Monday morning dawned bright and sunny when our son, hungry, very wet, and obviously unhappy, woke us with screams of indignation after his first small cries had not produced any movement from his exhausted parents. Finally, sighing deeply, I rolled over to my side of the bed and reluctantly but quietly, slipped out from under the sheets. I had already changed Michael’s diaper by the time Billy emerged from the mound of covers that always seemed to wind up on his side of the bed. In other marriages this could be a problem, but since I always slept in his arms, we were both warm and cozy all night long. The look in his eyes was not that of a sleep deprived new father, rather his familiar ‘come hither’ look I had become so used to during the almost two years of our marriage. Reluctantly, I ignored him this time, out of necessity and a hungry son. As I slipped on my robe and retrieved my slippers from under the bed, kissing Billy on the forehead (I did not dare go any further or our son would have stayed hungry for a while), I told him to go back to sleep since I knew he had to be tired from our night of making love. I know I was, and both of us rarely enjoyed the luxury of eight uninterrupted hours of sleep.
With the retrieved slippers on my now cold feet I took Michael upstairs to prepare his breakfast, but regardless of my plea, Billy followed behind us about 5 minutes later, composed and ready to begin our journey. Silently, I wondered what surprises and problems we would encounter around this bend in our road, which we would begin to explore with the coming New Year.
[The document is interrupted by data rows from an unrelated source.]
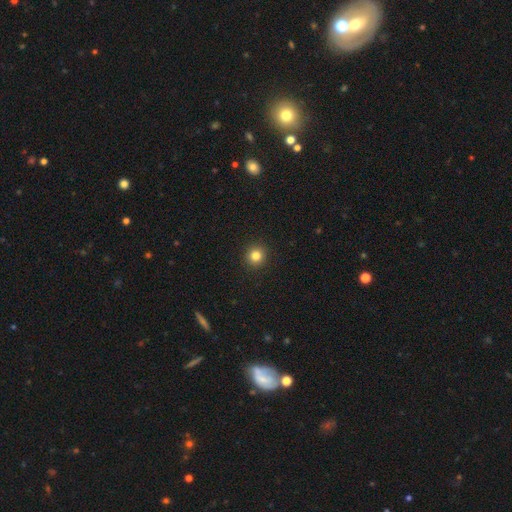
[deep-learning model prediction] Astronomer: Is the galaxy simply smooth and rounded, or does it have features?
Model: smooth — 82%.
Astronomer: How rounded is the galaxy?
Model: round — 94%.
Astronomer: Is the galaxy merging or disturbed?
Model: none — 93%.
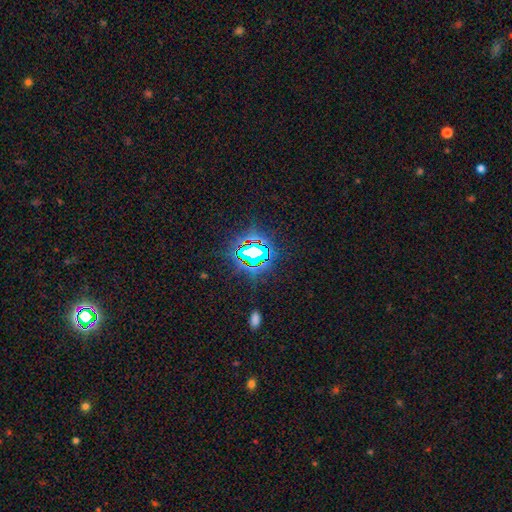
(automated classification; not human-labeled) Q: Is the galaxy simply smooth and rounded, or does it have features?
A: star or artifact — 73%.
I relied heavily on my instincts that certainly our lives could only get better, and better, since so far in our marriage each new bend had led us to days filled with increasing love for each other, and now our perfect son – the living symbol of that love. It was difficult to imagine I could possibly be any happier than I was that morning, with my brand new lieutenant and our beautiful, healthy baby boy. Perhaps this was God’s way of making up for all the years of misery spent in my parent’s house, and I would have chosen once again to suffer through those often-terrifying days and nights if life with Billy was my final reward. He was worth anything and everything life had handed me, and now I was eating off a platter made of pure gold. I felt that this day, like all our days, was the first day of the rest of my life with this charming, handsome, smooth talking man who claimed my heart from the very first date. Just standing close to him still sent chills up my spine, and my heart filled with love when he came up behind me and held me in his arms.
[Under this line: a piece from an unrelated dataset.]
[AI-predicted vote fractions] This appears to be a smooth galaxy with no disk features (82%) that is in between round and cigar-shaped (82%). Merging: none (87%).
"This is quite an exciting day, you know," he said, and I agreed with him completely.
I could hardly wait to get to Columbus and begin setting up our new home, and I just hoped we would be able to stay at Benning for at least a year or two, although I did not voice my desire. Never would I want Billy to think I was reluctant to move on to his next assignment, wherever that might be, from Alaska to Hawaii, and I would try my best to make sure every bend in the road would be another adventure. My entire life wrapped around my husband and my son, and I wanted to create a home where Billy could relax and unwind, yet feel free to ask anyone to stop by at anytime, or bring friends home for supper. I also wanted our son to have a home where he could play with his toys, and not have someone constantly on him about picking up, so I knew our home would reflect that a child lived there too.
Now I just needed to find a happy medium. However, the one thing I wanted most of all was for our home always to contain love and laughter, and that would be the easiest part. How could we miss? All the ingredients were in place, and now I just had to work on myself and make sure that when Billy walked in the door, I was there for him – to be ready to fulfill his needs. If he was tired, I would see he had his rest, if he was hungry, he would have a meal, but if he was feeling ‘frisky’, then he would have that too, again maneuvering around the child in our home. Working on me was the most difficult part since I had always been determined to have my way, but I had finally realized by giving Billy his way, I could have my way too. I just had to remember you catch more bees with honey than with vinegar and it would be a hard lesson to learn with a lot of dips and bumps in the road – but I was more than willing to try anything – anything at all to keep Billy happy. His love was worth whatever I had to do, and I knew I could not survive if I ever lost him. It never even entered my mind that perhaps he too felt the need to keep me happy, but it certainly would not have been difficult.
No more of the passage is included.